Here, the women of the household draw a colorful kollam or Rangoli on the ground and then set up the makeshift stove to cook the Pongal. Once the fire is burning, the women mount a traditional brass or stainless steel vessel on top of the stove, add milk to it and wait for the milk to boil. Once the milk starts overflowing, the women add freshly harvested rice grains to it, they blow a conch, ring a bell and then make a sound called olave while everyone shouts ‘Pongalo Pongal’. They then offer look up at the Sun god, offer him their respects and send a silent prayer hoping for a bountiful harvest all year long.
Once the prayers have been offered to the Sun God, the action shifts indoors and to the dining table where a feast consisting of Vennu Pongal (Salty and Spicy Rice Dish), Sakarai Pongal (Sweet Jaggery based rice dish), vadai, murukku and payasam has been prepared. After the delightful and delicious breakfast, the entire family make their way to the temple to offer their respect to the lord and to seek his blessings. The rest of the day is a combination of family get togethers, more delicious meals, a day trip to nearby scenic getaways and some home entertainment.

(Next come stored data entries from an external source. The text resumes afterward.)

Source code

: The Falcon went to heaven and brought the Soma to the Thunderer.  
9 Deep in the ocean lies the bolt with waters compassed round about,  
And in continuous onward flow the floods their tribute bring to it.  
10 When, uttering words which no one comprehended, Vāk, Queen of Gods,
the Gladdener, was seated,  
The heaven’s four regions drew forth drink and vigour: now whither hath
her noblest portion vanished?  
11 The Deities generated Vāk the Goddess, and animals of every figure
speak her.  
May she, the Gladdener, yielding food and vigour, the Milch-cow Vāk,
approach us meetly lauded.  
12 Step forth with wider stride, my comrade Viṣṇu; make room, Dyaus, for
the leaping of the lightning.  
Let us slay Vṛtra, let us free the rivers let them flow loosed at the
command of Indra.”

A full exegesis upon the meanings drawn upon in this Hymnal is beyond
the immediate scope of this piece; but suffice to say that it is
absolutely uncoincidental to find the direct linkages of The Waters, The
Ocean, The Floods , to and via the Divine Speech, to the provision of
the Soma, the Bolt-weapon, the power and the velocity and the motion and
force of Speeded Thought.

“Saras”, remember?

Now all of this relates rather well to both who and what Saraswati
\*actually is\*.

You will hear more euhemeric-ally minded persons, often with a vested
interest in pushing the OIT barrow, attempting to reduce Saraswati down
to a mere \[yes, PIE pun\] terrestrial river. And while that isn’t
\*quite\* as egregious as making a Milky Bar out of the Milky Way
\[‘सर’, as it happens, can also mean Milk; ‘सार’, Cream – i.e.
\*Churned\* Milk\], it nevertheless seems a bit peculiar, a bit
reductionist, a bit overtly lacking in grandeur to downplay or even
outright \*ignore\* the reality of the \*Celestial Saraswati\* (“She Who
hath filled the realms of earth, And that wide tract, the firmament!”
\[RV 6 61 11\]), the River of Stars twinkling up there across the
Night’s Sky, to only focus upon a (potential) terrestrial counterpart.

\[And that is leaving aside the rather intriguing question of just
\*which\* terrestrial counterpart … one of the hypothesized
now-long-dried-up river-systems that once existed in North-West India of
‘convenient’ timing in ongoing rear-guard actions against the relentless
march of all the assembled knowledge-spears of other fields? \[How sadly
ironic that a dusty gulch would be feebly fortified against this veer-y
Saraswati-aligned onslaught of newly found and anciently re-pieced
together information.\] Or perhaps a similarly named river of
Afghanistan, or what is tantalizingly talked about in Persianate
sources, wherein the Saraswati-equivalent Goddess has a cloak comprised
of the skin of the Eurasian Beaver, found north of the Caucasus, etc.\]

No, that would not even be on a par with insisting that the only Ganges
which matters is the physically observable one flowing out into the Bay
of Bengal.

The third day of the Pongal festival is for the cattle. Called Maattu Pongal, this day is known for Jallikattu or the bull taming game. Even though a lot of animal welfare groups want this activity to be banned, the Jallikattu still takes place and is extremely popular in Madurai and nearby districts. In spite of the threat of injuries, a lot of brave men try their hand at taming the bull. The winners get cash prizes or household items like a refrigerator, television, gas stove, blender, grinder, etc. While we all hear and see the Jallikattu on the TV, the true festival is for the cattle, where in, they are bathed, decorated with flowers and vermilion and treated to delicious fruits, sugarcane and food. In many places, people also celebrate Kanu Pidi, where the young women and girls feed crows and other birds and pray for the welfare of their brothers.
The fourth or the last day of the Pongal festival is called Kaanum or Kanni Pongal. This is the day of family excursions and get together. The idea is to for all the family to be together, be happy, eat good food and celebrate the festival together. A lot of people are also known to gamble on this day and eat non vegetarian food.
In all the four days of this festival and the days preceding it, there is vibrancy in the atmosphere and there is a lot of sumptuous food on the table. Colorful scenes, happy faces, beautiful kollam (in front of the houses), gorgeously decked ladies and a total party atmosphere is how I would describe the Tamil festival of Pongal. The experience of celebrating this festival in a traditional Tamil Nadu village just makes it a whole lot sweeter, richer and surreal. I hope you get to experience this too in the years to come!